JOB -> Reproduce the listing below with each "readable" changed to "legible" and every other character left as it is.

____________________

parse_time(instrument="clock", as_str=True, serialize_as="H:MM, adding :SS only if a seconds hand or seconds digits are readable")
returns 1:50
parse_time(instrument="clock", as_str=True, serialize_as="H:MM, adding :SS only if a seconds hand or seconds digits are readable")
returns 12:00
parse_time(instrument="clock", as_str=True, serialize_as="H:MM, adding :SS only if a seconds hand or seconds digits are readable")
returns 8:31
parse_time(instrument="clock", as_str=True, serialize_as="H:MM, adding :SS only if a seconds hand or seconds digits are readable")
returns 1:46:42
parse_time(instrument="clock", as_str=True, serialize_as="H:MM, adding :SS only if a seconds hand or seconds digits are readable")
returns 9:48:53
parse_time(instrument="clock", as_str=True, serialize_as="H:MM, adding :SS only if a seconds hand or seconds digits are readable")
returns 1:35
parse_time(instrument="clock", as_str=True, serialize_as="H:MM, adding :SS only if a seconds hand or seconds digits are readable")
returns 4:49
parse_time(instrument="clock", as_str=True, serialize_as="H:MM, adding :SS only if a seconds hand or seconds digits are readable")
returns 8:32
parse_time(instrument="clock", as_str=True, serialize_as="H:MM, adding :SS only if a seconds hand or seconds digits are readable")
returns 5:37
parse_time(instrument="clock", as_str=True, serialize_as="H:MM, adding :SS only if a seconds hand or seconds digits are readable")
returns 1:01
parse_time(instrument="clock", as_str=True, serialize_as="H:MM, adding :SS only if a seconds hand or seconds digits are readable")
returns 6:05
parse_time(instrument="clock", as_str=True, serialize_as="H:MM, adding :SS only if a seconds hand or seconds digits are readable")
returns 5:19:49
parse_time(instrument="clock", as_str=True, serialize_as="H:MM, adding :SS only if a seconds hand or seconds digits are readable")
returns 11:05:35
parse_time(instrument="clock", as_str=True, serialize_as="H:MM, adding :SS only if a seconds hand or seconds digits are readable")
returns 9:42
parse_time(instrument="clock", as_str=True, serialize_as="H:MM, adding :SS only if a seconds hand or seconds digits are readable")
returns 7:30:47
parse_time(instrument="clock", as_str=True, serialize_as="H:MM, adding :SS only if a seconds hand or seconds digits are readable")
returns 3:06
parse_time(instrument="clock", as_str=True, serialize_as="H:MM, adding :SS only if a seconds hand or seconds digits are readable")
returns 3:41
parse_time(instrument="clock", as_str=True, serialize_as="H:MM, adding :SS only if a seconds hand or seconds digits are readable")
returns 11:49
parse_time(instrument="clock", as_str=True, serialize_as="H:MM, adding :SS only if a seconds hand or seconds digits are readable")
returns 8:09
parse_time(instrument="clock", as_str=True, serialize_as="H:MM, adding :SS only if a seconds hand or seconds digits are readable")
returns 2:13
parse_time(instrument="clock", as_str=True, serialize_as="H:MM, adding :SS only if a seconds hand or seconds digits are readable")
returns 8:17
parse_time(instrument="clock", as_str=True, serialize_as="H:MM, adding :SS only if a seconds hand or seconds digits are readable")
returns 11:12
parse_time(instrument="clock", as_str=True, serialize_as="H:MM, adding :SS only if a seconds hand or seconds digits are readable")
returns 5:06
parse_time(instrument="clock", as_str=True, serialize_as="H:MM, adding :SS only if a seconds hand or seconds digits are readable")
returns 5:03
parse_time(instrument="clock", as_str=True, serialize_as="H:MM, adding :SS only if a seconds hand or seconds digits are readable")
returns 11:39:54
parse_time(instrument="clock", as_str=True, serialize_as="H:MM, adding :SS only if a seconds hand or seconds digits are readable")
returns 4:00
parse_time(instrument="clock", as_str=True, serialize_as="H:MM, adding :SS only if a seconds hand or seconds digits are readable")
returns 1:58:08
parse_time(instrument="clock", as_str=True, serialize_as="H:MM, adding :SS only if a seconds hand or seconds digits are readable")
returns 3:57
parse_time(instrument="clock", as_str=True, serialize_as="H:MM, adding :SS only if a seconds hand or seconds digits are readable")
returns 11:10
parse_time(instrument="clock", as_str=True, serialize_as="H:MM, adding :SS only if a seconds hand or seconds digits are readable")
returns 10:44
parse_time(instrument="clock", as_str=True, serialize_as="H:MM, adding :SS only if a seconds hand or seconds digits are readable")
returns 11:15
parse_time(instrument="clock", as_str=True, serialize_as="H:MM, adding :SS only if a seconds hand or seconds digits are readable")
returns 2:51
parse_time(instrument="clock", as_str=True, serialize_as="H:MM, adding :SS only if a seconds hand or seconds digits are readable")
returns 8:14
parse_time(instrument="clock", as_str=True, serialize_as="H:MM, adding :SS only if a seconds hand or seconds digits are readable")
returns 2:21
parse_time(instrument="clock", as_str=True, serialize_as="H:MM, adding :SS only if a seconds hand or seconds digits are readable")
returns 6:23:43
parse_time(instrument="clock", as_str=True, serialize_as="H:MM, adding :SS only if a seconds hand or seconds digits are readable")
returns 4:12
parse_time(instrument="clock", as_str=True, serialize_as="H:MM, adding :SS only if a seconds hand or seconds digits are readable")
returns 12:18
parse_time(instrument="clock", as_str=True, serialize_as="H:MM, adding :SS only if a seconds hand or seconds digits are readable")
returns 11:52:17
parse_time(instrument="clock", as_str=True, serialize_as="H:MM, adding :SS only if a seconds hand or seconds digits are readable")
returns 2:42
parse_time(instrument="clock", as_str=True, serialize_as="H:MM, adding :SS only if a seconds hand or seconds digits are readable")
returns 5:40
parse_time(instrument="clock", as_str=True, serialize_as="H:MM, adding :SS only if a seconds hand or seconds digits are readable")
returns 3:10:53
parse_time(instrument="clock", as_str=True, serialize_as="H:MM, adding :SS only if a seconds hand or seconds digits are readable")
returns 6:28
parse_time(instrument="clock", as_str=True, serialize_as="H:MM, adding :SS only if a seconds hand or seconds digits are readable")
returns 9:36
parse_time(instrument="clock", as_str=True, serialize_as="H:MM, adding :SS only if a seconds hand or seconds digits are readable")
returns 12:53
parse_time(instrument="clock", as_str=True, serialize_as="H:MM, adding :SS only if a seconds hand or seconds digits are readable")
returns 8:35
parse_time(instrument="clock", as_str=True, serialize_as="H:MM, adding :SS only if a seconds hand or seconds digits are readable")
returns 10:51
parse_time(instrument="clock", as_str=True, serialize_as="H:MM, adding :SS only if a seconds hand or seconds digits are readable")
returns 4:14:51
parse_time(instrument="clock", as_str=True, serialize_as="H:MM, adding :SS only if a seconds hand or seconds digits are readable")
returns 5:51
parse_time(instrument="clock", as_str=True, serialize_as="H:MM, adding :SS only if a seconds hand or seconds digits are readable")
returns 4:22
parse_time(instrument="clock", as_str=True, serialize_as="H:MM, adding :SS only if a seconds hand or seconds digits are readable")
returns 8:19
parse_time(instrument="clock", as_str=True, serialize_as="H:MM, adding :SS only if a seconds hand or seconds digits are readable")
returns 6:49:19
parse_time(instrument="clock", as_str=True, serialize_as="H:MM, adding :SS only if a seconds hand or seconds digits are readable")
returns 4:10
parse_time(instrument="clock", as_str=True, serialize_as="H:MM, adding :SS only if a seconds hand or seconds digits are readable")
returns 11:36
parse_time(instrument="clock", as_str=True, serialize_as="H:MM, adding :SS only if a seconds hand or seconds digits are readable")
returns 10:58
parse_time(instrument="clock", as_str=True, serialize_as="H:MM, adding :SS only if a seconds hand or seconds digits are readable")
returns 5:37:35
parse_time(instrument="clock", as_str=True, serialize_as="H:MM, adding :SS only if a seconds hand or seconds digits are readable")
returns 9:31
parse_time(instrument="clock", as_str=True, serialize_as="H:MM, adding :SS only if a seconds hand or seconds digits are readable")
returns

____________________

OUTPUT BELOW ->
parse_time(instrument="clock", as_str=True, serialize_as="H:MM, adding :SS only if a seconds hand or seconds digits are legible")
returns 1:50
parse_time(instrument="clock", as_str=True, serialize_as="H:MM, adding :SS only if a seconds hand or seconds digits are legible")
returns 12:00
parse_time(instrument="clock", as_str=True, serialize_as="H:MM, adding :SS only if a seconds hand or seconds digits are legible")
returns 8:31
parse_time(instrument="clock", as_str=True, serialize_as="H:MM, adding :SS only if a seconds hand or seconds digits are legible")
returns 1:46:42
parse_time(instrument="clock", as_str=True, serialize_as="H:MM, adding :SS only if a seconds hand or seconds digits are legible")
returns 9:48:53
parse_time(instrument="clock", as_str=True, serialize_as="H:MM, adding :SS only if a seconds hand or seconds digits are legible")
returns 1:35
parse_time(instrument="clock", as_str=True, serialize_as="H:MM, adding :SS only if a seconds hand or seconds digits are legible")
returns 4:49
parse_time(instrument="clock", as_str=True, serialize_as="H:MM, adding :SS only if a seconds hand or seconds digits are legible")
returns 8:32
parse_time(instrument="clock", as_str=True, serialize_as="H:MM, adding :SS only if a seconds hand or seconds digits are legible")
returns 5:37
parse_time(instrument="clock", as_str=True, serialize_as="H:MM, adding :SS only if a seconds hand or seconds digits are legible")
returns 1:01
parse_time(instrument="clock", as_str=True, serialize_as="H:MM, adding :SS only if a seconds hand or seconds digits are legible")
returns 6:05
parse_time(instrument="clock", as_str=True, serialize_as="H:MM, adding :SS only if a seconds hand or seconds digits are legible")
returns 5:19:49
parse_time(instrument="clock", as_str=True, serialize_as="H:MM, adding :SS only if a seconds hand or seconds digits are legible")
returns 11:05:35
parse_time(instrument="clock", as_str=True, serialize_as="H:MM, adding :SS only if a seconds hand or seconds digits are legible")
returns 9:42
parse_time(instrument="clock", as_str=True, serialize_as="H:MM, adding :SS only if a seconds hand or seconds digits are legible")
returns 7:30:47
parse_time(instrument="clock", as_str=True, serialize_as="H:MM, adding :SS only if a seconds hand or seconds digits are legible")
returns 3:06
parse_time(instrument="clock", as_str=True, serialize_as="H:MM, adding :SS only if a seconds hand or seconds digits are legible")
returns 3:41
parse_time(instrument="clock", as_str=True, serialize_as="H:MM, adding :SS only if a seconds hand or seconds digits are legible")
returns 11:49
parse_time(instrument="clock", as_str=True, serialize_as="H:MM, adding :SS only if a seconds hand or seconds digits are legible")
returns 8:09
parse_time(instrument="clock", as_str=True, serialize_as="H:MM, adding :SS only if a seconds hand or seconds digits are legible")
returns 2:13
parse_time(instrument="clock", as_str=True, serialize_as="H:MM, adding :SS only if a seconds hand or seconds digits are legible")
returns 8:17
parse_time(instrument="clock", as_str=True, serialize_as="H:MM, adding :SS only if a seconds hand or seconds digits are legible")
returns 11:12
parse_time(instrument="clock", as_str=True, serialize_as="H:MM, adding :SS only if a seconds hand or seconds digits are legible")
returns 5:06
parse_time(instrument="clock", as_str=True, serialize_as="H:MM, adding :SS only if a seconds hand or seconds digits are legible")
returns 5:03
parse_time(instrument="clock", as_str=True, serialize_as="H:MM, adding :SS only if a seconds hand or seconds digits are legible")
returns 11:39:54
parse_time(instrument="clock", as_str=True, serialize_as="H:MM, adding :SS only if a seconds hand or seconds digits are legible")
returns 4:00
parse_time(instrument="clock", as_str=True, serialize_as="H:MM, adding :SS only if a seconds hand or seconds digits are legible")
returns 1:58:08
parse_time(instrument="clock", as_str=True, serialize_as="H:MM, adding :SS only if a seconds hand or seconds digits are legible")
returns 3:57
parse_time(instrument="clock", as_str=True, serialize_as="H:MM, adding :SS only if a seconds hand or seconds digits are legible")
returns 11:10
parse_time(instrument="clock", as_str=True, serialize_as="H:MM, adding :SS only if a seconds hand or seconds digits are legible")
returns 10:44
parse_time(instrument="clock", as_str=True, serialize_as="H:MM, adding :SS only if a seconds hand or seconds digits are legible")
returns 11:15
parse_time(instrument="clock", as_str=True, serialize_as="H:MM, adding :SS only if a seconds hand or seconds digits are legible")
returns 2:51
parse_time(instrument="clock", as_str=True, serialize_as="H:MM, adding :SS only if a seconds hand or seconds digits are legible")
returns 8:14
parse_time(instrument="clock", as_str=True, serialize_as="H:MM, adding :SS only if a seconds hand or seconds digits are legible")
returns 2:21
parse_time(instrument="clock", as_str=True, serialize_as="H:MM, adding :SS only if a seconds hand or seconds digits are legible")
returns 6:23:43
parse_time(instrument="clock", as_str=True, serialize_as="H:MM, adding :SS only if a seconds hand or seconds digits are legible")
returns 4:12
parse_time(instrument="clock", as_str=True, serialize_as="H:MM, adding :SS only if a seconds hand or seconds digits are legible")
returns 12:18
parse_time(instrument="clock", as_str=True, serialize_as="H:MM, adding :SS only if a seconds hand or seconds digits are legible")
returns 11:52:17
parse_time(instrument="clock", as_str=True, serialize_as="H:MM, adding :SS only if a seconds hand or seconds digits are legible")
returns 2:42
parse_time(instrument="clock", as_str=True, serialize_as="H:MM, adding :SS only if a seconds hand or seconds digits are legible")
returns 5:40
parse_time(instrument="clock", as_str=True, serialize_as="H:MM, adding :SS only if a seconds hand or seconds digits are legible")
returns 3:10:53
parse_time(instrument="clock", as_str=True, serialize_as="H:MM, adding :SS only if a seconds hand or seconds digits are legible")
returns 6:28
parse_time(instrument="clock", as_str=True, serialize_as="H:MM, adding :SS only if a seconds hand or seconds digits are legible")
returns 9:36
parse_time(instrument="clock", as_str=True, serialize_as="H:MM, adding :SS only if a seconds hand or seconds digits are legible")
returns 12:53
parse_time(instrument="clock", as_str=True, serialize_as="H:MM, adding :SS only if a seconds hand or seconds digits are legible")
returns 8:35
parse_time(instrument="clock", as_str=True, serialize_as="H:MM, adding :SS only if a seconds hand or seconds digits are legible")
returns 10:51
parse_time(instrument="clock", as_str=True, serialize_as="H:MM, adding :SS only if a seconds hand or seconds digits are legible")
returns 4:14:51
parse_time(instrument="clock", as_str=True, serialize_as="H:MM, adding :SS only if a seconds hand or seconds digits are legible")
returns 5:51
parse_time(instrument="clock", as_str=True, serialize_as="H:MM, adding :SS only if a seconds hand or seconds digits are legible")
returns 4:22
parse_time(instrument="clock", as_str=True, serialize_as="H:MM, adding :SS only if a seconds hand or seconds digits are legible")
returns 8:19
parse_time(instrument="clock", as_str=True, serialize_as="H:MM, adding :SS only if a seconds hand or seconds digits are legible")
returns 6:49:19
parse_time(instrument="clock", as_str=True, serialize_as="H:MM, adding :SS only if a seconds hand or seconds digits are legible")
returns 4:10
parse_time(instrument="clock", as_str=True, serialize_as="H:MM, adding :SS only if a seconds hand or seconds digits are legible")
returns 11:36
parse_time(instrument="clock", as_str=True, serialize_as="H:MM, adding :SS only if a seconds hand or seconds digits are legible")
returns 10:58
parse_time(instrument="clock", as_str=True, serialize_as="H:MM, adding :SS only if a seconds hand or seconds digits are legible")
returns 5:37:35
parse_time(instrument="clock", as_str=True, serialize_as="H:MM, adding :SS only if a seconds hand or seconds digits are legible")
returns 9:31
parse_time(instrument="clock", as_str=True, serialize_as="H:MM, adding :SS only if a seconds hand or seconds digits are legible")
returns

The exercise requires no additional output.